First-time buyers facing 10 years in mortgage bind
Published 16/03/2010 | 05:00
THE average first-time buyer is facing another 10 years before they will get out of negative equity, a leading housing economist has calculated.
And second-time buyers who bought in the past six years are likely to be stuck for another six years in a situation where the value of their home is worth less than the mortgage, a new report from the ESRI's Dr David Duffy indicates.
One out of every three homeowners with a mortgage could be in negative equity by the end of the year if property prices continue to fall sharply.
The average household in negative equity owes €38,000 more than the home is worth.
Facts and figures in the report point to the housing market being stuck in a dispiriting deadlock from which it will take years to emerge.
The report, seen by the Irish Independent, calculates that the numbers in negative equity doubled to 116,000 by the end of last year. This represents one in five households with mortgages.
By the end of this year the numbers could hit 196,000, or one-in-three mortgage-holding households. This is based on house prices falling by 30pc from the peak of early 2007.
They are expected to fall by 14pc this year, and another 5pc next year. Prices are then expected to stabilise in 2012, according to the Economic and Social Research Institute (ESRI).
But if they fall by 50pc by the end of this year from the peak in 2007, as many commentators expect, then as many as 350,000 homeowners could end up in negative equity, according to the policy paper 'Negative equity in the Irish housing market', published in the ESRI's spring review.

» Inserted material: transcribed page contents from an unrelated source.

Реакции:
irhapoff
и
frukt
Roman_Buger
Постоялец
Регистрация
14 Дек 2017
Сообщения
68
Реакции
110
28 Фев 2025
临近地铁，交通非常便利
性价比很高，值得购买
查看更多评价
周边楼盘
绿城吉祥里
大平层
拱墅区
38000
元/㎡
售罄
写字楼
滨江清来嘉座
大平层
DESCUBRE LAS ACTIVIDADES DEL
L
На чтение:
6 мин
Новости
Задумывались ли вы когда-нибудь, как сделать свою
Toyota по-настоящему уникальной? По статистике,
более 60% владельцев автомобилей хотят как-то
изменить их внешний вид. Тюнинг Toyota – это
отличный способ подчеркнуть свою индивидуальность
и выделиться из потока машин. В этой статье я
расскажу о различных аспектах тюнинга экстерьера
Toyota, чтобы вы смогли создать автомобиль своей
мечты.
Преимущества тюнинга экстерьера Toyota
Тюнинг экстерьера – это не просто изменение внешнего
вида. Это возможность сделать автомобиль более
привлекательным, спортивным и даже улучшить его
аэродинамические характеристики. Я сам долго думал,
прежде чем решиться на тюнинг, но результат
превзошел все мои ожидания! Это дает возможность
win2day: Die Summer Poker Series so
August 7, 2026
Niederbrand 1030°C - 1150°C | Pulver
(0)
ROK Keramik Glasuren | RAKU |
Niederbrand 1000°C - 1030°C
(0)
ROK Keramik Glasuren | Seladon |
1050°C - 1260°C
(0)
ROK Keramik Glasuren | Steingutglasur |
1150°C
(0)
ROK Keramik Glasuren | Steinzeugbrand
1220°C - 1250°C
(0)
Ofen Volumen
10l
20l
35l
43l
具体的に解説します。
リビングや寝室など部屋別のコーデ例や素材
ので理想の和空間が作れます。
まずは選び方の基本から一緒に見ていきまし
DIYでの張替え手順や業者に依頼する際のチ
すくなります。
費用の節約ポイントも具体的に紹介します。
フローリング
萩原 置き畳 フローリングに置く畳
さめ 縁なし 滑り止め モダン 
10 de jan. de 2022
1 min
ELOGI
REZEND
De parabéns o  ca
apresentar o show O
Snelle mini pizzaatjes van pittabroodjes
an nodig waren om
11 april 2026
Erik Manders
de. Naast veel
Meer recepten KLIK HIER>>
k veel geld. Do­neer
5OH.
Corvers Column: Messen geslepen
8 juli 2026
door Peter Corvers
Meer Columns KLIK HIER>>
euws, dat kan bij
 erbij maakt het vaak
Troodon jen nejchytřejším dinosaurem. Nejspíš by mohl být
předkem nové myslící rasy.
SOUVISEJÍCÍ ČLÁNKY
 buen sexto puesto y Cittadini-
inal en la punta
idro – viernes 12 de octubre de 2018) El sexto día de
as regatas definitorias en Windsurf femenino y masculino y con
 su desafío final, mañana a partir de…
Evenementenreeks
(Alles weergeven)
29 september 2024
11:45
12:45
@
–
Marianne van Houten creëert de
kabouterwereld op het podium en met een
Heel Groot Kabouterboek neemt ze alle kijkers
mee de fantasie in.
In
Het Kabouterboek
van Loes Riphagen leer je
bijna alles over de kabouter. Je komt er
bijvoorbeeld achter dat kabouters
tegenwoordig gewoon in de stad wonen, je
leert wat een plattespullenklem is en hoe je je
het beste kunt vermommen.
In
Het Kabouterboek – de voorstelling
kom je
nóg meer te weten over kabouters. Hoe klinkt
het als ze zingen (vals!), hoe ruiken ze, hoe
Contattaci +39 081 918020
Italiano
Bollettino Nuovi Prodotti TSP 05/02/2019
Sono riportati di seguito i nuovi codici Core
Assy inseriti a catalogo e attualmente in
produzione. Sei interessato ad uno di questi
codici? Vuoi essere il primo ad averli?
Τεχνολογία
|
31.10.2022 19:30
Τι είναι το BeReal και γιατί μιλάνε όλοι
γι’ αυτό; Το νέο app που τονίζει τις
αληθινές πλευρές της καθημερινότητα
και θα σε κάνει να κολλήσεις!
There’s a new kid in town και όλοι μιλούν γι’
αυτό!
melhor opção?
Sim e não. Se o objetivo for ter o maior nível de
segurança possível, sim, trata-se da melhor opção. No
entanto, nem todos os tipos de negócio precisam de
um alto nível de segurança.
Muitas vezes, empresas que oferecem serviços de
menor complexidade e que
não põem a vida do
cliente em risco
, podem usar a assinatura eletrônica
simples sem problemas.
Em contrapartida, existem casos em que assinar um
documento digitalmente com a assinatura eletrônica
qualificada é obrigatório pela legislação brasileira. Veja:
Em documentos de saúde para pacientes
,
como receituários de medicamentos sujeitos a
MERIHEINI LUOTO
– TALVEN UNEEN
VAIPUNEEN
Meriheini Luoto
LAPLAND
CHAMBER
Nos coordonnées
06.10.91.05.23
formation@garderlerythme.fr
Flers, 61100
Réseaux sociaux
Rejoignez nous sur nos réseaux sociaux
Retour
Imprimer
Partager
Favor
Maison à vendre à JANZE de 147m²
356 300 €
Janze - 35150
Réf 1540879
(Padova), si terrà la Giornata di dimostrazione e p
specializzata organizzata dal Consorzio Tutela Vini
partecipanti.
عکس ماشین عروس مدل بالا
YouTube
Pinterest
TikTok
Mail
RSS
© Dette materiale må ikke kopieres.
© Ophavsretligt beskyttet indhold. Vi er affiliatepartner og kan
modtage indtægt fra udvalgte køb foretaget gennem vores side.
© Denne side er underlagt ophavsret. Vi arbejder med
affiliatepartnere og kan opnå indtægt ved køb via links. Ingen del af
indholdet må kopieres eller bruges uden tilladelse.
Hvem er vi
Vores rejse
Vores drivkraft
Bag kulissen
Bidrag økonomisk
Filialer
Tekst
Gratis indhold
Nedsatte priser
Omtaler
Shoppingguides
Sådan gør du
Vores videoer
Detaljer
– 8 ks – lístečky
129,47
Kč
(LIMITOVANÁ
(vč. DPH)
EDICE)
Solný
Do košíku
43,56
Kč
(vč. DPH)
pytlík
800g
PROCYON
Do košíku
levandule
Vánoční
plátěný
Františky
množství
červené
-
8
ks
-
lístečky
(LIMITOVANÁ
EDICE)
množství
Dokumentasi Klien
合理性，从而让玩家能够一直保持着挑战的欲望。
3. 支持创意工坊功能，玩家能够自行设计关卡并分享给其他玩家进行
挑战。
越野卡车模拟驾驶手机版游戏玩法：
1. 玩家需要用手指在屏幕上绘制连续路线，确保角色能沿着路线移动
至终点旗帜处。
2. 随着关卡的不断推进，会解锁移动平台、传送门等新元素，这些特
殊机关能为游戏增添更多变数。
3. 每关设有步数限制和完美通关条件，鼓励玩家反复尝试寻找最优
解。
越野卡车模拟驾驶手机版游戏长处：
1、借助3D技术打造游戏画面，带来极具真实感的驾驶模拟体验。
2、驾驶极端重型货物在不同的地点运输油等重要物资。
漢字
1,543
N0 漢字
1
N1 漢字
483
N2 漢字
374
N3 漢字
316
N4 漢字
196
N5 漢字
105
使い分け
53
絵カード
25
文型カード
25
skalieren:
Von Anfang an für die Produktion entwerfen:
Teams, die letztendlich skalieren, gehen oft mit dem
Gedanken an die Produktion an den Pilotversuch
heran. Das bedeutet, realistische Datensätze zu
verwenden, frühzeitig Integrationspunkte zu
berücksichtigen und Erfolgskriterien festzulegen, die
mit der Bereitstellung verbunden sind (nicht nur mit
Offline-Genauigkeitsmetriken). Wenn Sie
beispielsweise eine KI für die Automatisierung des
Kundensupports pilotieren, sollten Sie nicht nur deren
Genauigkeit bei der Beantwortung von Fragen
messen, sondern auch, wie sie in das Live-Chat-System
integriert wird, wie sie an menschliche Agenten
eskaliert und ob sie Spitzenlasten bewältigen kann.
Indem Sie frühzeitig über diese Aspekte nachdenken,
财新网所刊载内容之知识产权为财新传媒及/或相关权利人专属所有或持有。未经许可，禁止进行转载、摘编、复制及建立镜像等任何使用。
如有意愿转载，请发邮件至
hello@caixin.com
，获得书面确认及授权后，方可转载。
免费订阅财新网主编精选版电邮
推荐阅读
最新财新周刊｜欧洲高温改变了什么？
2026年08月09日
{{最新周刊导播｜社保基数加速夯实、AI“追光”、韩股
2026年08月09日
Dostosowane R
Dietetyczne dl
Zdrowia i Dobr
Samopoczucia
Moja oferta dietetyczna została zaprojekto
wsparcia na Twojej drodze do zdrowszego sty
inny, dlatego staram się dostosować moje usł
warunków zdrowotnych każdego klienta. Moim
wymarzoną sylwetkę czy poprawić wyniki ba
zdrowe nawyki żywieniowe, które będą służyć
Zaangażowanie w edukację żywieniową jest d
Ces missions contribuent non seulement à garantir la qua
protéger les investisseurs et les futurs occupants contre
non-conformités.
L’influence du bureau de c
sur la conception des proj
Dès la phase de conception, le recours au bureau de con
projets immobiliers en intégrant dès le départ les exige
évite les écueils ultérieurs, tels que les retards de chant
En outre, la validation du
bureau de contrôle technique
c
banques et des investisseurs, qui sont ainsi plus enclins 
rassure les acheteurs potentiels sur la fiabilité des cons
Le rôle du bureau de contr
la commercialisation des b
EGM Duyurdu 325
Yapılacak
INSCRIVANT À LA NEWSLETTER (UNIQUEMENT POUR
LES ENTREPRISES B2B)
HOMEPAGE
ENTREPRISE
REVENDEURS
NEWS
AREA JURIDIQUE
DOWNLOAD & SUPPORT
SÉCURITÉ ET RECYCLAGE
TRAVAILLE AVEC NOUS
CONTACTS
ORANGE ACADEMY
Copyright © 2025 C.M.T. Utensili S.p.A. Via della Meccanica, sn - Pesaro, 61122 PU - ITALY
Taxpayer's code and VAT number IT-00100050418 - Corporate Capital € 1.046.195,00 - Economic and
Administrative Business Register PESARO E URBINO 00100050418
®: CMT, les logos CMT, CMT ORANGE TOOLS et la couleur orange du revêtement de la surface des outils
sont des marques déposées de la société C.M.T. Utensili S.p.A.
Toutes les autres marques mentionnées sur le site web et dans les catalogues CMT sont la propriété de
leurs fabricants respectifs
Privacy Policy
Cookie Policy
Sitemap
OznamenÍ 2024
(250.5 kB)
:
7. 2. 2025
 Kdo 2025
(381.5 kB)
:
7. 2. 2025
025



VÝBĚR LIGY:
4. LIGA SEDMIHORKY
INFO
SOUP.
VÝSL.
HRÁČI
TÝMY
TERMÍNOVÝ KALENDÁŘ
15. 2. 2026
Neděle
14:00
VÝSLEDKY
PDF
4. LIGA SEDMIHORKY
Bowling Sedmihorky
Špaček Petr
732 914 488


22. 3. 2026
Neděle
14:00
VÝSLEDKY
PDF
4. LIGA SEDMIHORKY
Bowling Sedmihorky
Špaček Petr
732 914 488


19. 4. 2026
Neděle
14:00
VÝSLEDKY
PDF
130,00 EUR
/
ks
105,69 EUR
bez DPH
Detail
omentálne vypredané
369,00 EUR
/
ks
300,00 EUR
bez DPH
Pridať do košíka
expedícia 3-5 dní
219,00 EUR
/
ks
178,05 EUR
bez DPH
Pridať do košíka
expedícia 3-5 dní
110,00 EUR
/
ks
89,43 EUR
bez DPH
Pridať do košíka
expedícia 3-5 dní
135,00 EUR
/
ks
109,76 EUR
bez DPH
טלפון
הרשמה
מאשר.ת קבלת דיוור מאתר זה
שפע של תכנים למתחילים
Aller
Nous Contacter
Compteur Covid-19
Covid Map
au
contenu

Those most likely to be in negative equity are first- and second-time buyers who bought in the last six years, with a mortgage that was close to the value of the property.
The total value of the shortfall -- the amount by which the mortgage is greater than the value of the home -- will hit a staggering €7.4bn by the end of this year, Dr Duffy writes.
This works out at an average of €38,000 per home for first and second-time buyers who bought in the last six years.
For first-time buyers who borrowed 92pc or more than the value of the property, the average is €41,000.
"First-time buyers with a high loan-to-value ratio will not move back into positive equity until after 2020," the report says. Asked to expand on the report, Dr Duffy said that a new buyer who took out a 100pc mortgage in 2006 will end up with a house that is worth less than they borrowed for the next 12 years.
The policy paper, an update of an earlier one back in October, demonstrates that loose lending during the boom was largely responsible for pushing thousands of homeowners into negative equity. Interest-only mortgages, 100pc mortgages and 30 and 40-year mortgages all contributed significantly to overheating the market.